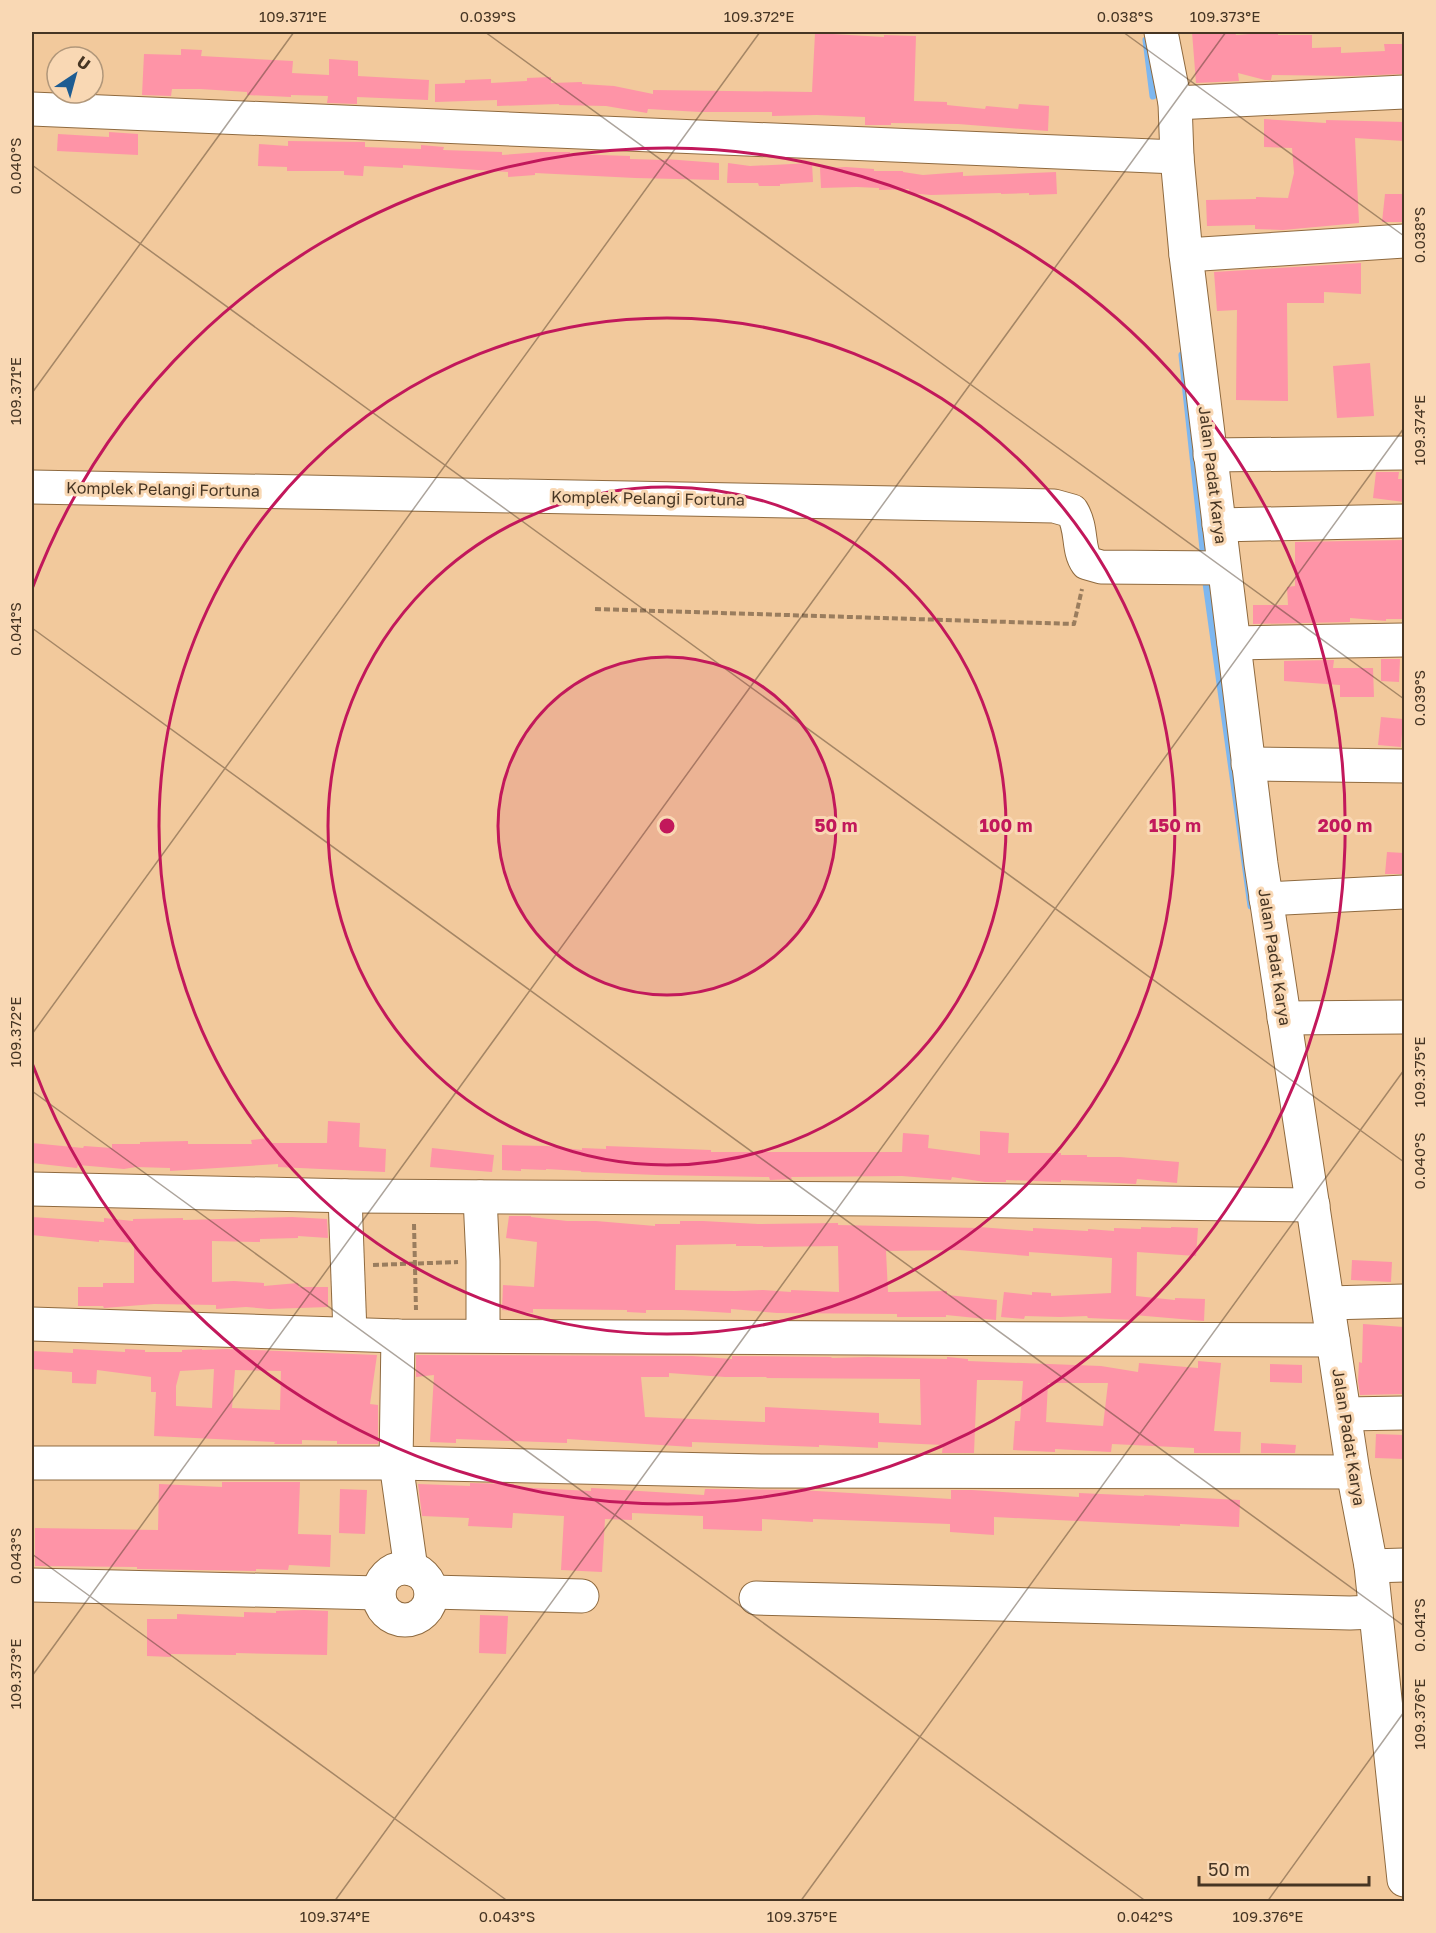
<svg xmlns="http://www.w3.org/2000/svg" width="1436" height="1933" font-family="'Golos Text',sans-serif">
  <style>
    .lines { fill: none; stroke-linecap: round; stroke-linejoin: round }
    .stream { stroke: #7db7f0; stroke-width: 7 }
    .building { fill: #fe94a7; fill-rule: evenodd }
    .minor-casing { stroke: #8f6a3f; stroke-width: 35 }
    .path { stroke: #9a7d5e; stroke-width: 4; stroke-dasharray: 6 3; stroke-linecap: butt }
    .minor { stroke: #fff; stroke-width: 33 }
    .ticks { fill: none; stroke: #463523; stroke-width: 1.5; stroke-opacity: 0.45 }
    .ring { fill: none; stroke: #c2185b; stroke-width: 3 }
    .labels { text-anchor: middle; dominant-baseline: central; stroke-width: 6; stroke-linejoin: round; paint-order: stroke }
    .street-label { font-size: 16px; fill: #463523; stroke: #f9d8b4 }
    .centre { fill: #c2185b; stroke: #f9d8b4; stroke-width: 3 }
    .ring-label { font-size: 18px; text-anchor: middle; font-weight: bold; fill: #c2185b; stroke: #f9d8b4; stroke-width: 6; stroke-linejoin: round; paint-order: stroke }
    .neatline { fill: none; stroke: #463523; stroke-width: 2 }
    .ticks-label { font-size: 15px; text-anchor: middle; fill: #463523 }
  </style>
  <rect width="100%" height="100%" fill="#f2c99c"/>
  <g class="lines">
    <g class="stream">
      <path d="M1146 40 1153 96"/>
      <path d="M1182 355 1204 558"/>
      <path d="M1206 583 1251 906"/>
    </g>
  </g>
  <g class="building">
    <path d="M1192 32H1235L1236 35 1278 32V35H1312V48L1341 47V53L1385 51 1384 44H1404V74L1351 76 1272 75 1271 80H1265L1238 73 1239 81 1196 83Z"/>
    <path d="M815 33 884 37V35L916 36 914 101 947 102V105L985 109 986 106 1018 109 1019 104 1049 106 1048 131 958 124 891 123V125H865V117L817 115 772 116V112H700L648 109 647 113 606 106 559 105V104L497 106V100L435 102V84L465 83V80L491 79V83L527 81V78L551 77V83L582 82V84L614 86 653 94V90L812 92Z"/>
    <path d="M181 49 202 50 201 56 293 61 292 73 329 75V59L358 61V76L429 80 428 100 357 97V104L327 103 328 96 291 95V97L247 95V92L200 89H172L171 96 142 95 144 54 181 55Z"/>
    <path d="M1264 119 1326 123V120L1404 122V141L1355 138 1359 223 1283 230 1255 229V225L1207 226 1206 200 1256 199V197L1288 198 1294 173 1292 148 1264 147Z"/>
    <path d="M109 132 138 134V155L57 151 58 134 109 137Z"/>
    <path d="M288 141 365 142V147L421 149V145L444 147 443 150 502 152V155L541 152H570V154L630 156V159L665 160V159L719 163V180L635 178 535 173V175L508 177V172L403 165V168L364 166 363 176 344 175V171H287V167L258 166 259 144 288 146Z"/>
    <path d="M728 163 750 166 812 163 813 182 780 184V186H759L758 183H727Z"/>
    <path d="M846 167 874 169V171H903V172L923 175 963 172V176L1056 172 1057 194 1029 195V193L1001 194V193L931 195 909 193V189L879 190V188L857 187 821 188 820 168Z"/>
    <path d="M1385 194H1404V222H1382Z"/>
    <path d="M1361 263V294L1324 292V303H1287L1288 401 1236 400 1237 310 1217 311 1214 272Z"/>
    <path d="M1370 363 1374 416 1337 418 1333 366Z"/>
    <path d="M1376 472H1399L1398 479H1404V502L1373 498Z"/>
    <path d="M1404 540V619H1386V621L1350 618V622L1253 624V605H1288L1287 587 1295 586V542Z"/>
    <path d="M1381 659H1400L1399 682 1381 681Z"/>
    <path d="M1330 660H1334L1333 668H1373L1374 697H1340V685L1284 681V661Z"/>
    <path d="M1381 717 1403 719 1401 747 1378 745Z"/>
    <path d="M1387 852 1404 853V874H1385Z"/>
    <path d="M328 1121 360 1123 359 1147 386 1149 385 1172 278 1167V1164L170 1171V1168L136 1167 124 1169 78 1165 77 1168 32 1163V1143L83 1148 84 1146 112 1148V1144H140V1142L188 1141V1144H252L251 1140 269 1138 270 1143H327Z"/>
    <path d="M980 1131 1009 1133 1008 1153H1061V1155H1087V1157H1120L1179 1162 1177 1183 1137 1179 1136 1184 1061 1180V1182L1006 1180V1182H985L952 1177 951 1180 902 1176 791 1177 792 1179 770 1180 769 1177 657 1175 581 1172V1171L546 1169V1170L521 1169V1171L502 1170V1145L547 1146 582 1150V1148L606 1149V1146L711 1150V1152H902L903 1133 929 1135 928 1148 980 1155Z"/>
    <path d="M432 1148 494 1155 492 1172 430 1167Z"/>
    <path d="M509 1216H531V1217L567 1221H596L655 1226V1224H680V1221H703L758 1224 838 1223V1225L979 1228V1227L1033 1231V1228L1088 1231V1229L1114 1231V1228L1141 1229V1227L1171 1228V1227L1198 1228 1196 1256 1137 1252 1136 1296 1175 1300V1298L1205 1299 1204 1321 1134 1315V1320L1088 1318 1087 1316 1060 1317 1025 1316 1024 1319 1001 1317 1004 1292 1032 1295V1292L1051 1293V1296L1111 1293 1112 1258 1029 1252V1256L959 1250 886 1251 888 1292 947 1291V1295L997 1300 996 1320 946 1315V1317H897V1314L777 1313 731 1309V1313L683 1310H646V1313L627 1312V1310L533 1309V1313L502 1310 503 1285 534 1287 537 1242 506 1238ZM736 1244V1246H763V1247L838 1246 839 1292 791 1290V1292L763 1290 735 1291 675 1290 676 1245Z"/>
    <path d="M32 1217 104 1222V1218L133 1221V1219L183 1218V1220L292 1217 327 1219 328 1238 298 1236V1238L260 1239V1242L212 1241V1282L234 1281 264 1283V1286L298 1283 299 1287H328V1307L269 1309 246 1307 216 1309V1305L154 1304 104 1308 103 1306H78V1287H103V1283H134V1243L99 1240V1242L32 1235Z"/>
    <path d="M1352 1260 1392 1262 1391 1282 1351 1280Z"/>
    <path d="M1363 1324 1404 1327 1403 1371H1404V1394L1360 1395 1358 1381 1359 1362 1362 1363Z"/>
    <path d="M73 1349 125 1352V1349L145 1350V1352H182V1350L202 1349V1350L226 1349 377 1355 370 1404 378 1405V1444H337V1441L302 1440V1444H274L275 1442 154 1436 156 1392H151V1377L97 1370 96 1384 72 1383V1372L32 1369V1351L73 1353ZM214 1369 212 1408 176 1406V1386L180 1371ZM235 1370 281 1371 280 1410 232 1408Z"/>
    <path d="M416 1355 692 1356 732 1359V1356L832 1357 831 1358 868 1357 947 1359V1357L968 1359V1361L1101 1366 1138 1372 1139 1363 1198 1368V1361L1221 1363 1214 1431 1241 1432 1240 1453H1194V1448L1112 1444 1111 1452 1055 1449V1452L1013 1450 1015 1421H1020L1023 1381 996 1380H977L974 1453H942L943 1445 878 1442V1448L819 1445V1447L692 1442V1447L567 1439V1443L456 1439V1443L430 1442 434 1375 416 1377ZM669 1373 725 1377H767L766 1378 920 1379 921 1425 879 1423V1413L765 1407V1422L645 1417 641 1377H669ZM1048 1383H1108L1103 1426 1046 1422Z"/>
    <path d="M1270 1364 1302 1365V1383L1270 1382Z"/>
    <path d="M1376 1434 1404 1435V1459L1375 1458Z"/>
    <path d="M1261 1443 1296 1445 1295 1453H1261Z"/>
    <path d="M222 1482H300L298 1534 331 1535 330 1567 289 1565 288 1570 256 1569V1571L137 1569V1567L35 1566V1528L158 1530 159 1484 222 1487Z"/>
    <path d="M470 1483 514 1484V1487L591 1491V1488L704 1495 705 1489 800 1490 951 1499V1490H972L1079 1497V1493L1144 1496V1495L1240 1500 1239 1527 1180 1524V1526L994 1517V1535L950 1532V1524L813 1519V1522L762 1519V1531L703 1529V1516L632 1513V1520L605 1519 602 1572 561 1570 564 1516 513 1513 512 1528 468 1526 469 1518 422 1516 418 1484 470 1486Z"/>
    <path d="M340 1489 367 1490 365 1534 339 1533Z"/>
    <path d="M304 1610 328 1611 327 1655 236 1653V1655L171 1654V1657L147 1656V1619H177V1614L244 1617V1612L276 1613V1611Z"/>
    <path d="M480 1615 508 1616 506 1654 479 1653Z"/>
  </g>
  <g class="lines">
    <g class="minor-casing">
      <g id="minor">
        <path d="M1161 32 1175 103 1177 157 1186 255 1261 864 1353 1472 1371 1566 1404 1880"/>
        <path d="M1175 103 1404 92"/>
        <path d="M32 109 1177 157"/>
        <path d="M1186 255 1404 241"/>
        <path d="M1210 455 1404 453"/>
        <path d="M32 487 1054 506 1072 511C1083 529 1077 549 1087 563L1101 567 1224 568"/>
        <path d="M1219 525 1404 521"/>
        <path d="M1234 643 1404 640"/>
        <path d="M1248 764 1404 766"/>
        <path d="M1266 899 1404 892"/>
        <path d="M1284 1018 1404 1017"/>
        <path d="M32 1189 353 1196 877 1199 1313 1205"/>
        <path d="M345 1196 350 1334"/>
        <path d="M480 1197 483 1261V1335"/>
        <path d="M1328 1303 1404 1301"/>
        <path d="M32 1324 398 1336 1333 1340"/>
        <path d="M398 1336 396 1463 411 1569"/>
        <path d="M1345 1414 1404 1413"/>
        <path d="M33 1463H396L761 1471 1353 1472"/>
        <path d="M1371 1566 1404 1565"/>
        <circle cx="405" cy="1594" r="26"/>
        <path d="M32 1585 379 1593"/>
        <path d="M431 1592 582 1596"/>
        <path d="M756 1598 1350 1613 1374 1612"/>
      </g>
    </g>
    <g class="path">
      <path d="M595 609 1074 624 1082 589"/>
      <path d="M414 1224 416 1310"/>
      <path d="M373 1265 458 1262"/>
    </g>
    <use href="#minor" class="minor"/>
  </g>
  <path class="ticks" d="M485 32 1404 699M1123 32 1404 236M32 165 1404 1162M32 393 294 32M32 628 1404 1626M32 1034 760 32M32 1091 1147 1902M32 1554 509 1902M32 1676 1226 32M334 1902 1404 428M800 1902 1404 1070M1267 1902 1404 1712"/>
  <circle cx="667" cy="826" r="169" fill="#c2185b" fill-opacity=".12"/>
  <g class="ring">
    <circle cx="667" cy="826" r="169"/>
    <circle cx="667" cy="826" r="339"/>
    <circle cx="667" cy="826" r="508"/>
    <path d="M32 589A678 678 0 1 1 32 1063"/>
  </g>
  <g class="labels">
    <g class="street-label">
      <text transform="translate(1213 475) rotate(83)">Jalan Padat Karya</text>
      <text transform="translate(163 489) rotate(1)">Komplek Pelangi Fortuna</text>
      <text transform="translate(648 498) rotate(1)">Komplek Pelangi Fortuna</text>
      <text transform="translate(1275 957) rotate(81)">Jalan Padat Karya</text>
      <text transform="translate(1349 1437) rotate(81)">Jalan Padat Karya</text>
    </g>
  </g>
  <circle cx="667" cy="826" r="9" class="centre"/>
  <g class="ring-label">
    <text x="836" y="832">50 m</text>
    <text x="1006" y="832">100 m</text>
    <text x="1175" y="832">150 m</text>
    <text x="1345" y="832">200 m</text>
  </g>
  <rect width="1436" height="1933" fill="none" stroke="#f9d8b4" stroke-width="66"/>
  <g transform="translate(75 75) rotate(36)"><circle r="28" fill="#f9d8b4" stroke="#b1977a" stroke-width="1.5"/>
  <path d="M0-4.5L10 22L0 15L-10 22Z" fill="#1d5c92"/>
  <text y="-9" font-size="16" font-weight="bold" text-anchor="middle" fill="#463523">U</text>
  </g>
  <path d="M1199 1876v9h170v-9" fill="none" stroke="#463523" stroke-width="3"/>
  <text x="1208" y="1876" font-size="18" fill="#463523" stroke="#f9d8b4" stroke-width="4.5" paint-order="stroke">50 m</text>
  <rect x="33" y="33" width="1370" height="1867" class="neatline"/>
  <g class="ticks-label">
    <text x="293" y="22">109.371°E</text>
    <text x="488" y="22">0.039°S</text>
    <text x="759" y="22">109.372°E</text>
    <text x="1125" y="22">0.038°S</text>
    <text x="1225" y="22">109.373°E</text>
    <text transform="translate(16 166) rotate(-90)" y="5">0.040°S</text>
    <text transform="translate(1420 235) rotate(-90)" y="5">0.038°S</text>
    <text transform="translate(16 391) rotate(-90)" y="5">109.371°E</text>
    <text transform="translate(1420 430) rotate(-90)" y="5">109.374°E</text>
    <text transform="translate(16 629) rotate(-90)" y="5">0.041°S</text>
    <text transform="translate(1420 698) rotate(-90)" y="5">0.039°S</text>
    <text transform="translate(16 1032) rotate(-90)" y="5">109.372°E</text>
    <text transform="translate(1420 1072) rotate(-90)" y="5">109.375°E</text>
    <text transform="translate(1420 1161) rotate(-90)" y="5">0.040°S</text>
    <text transform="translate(16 1556) rotate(-90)" y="5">0.043°S</text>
    <text transform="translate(1420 1625) rotate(-90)" y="5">0.041°S</text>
    <text transform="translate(16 1674) rotate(-90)" y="5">109.373°E</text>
    <text transform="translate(1420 1714) rotate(-90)" y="5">109.376°E</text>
    <text x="335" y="1922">109.374°E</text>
    <text x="507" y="1922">0.043°S</text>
    <text x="802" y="1922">109.375°E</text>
    <text x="1145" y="1922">0.042°S</text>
    <text x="1268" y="1922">109.376°E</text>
  </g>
</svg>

**ACTIVITY**
Write out every line of the preceding listing that contains "linecap".

**TASK ANSWER**
    .lines { fill: none; stroke-linecap: round; stroke-linejoin: round }
    .path { stroke: #9a7d5e; stroke-width: 4; stroke-dasharray: 6 3; stroke-linecap: butt }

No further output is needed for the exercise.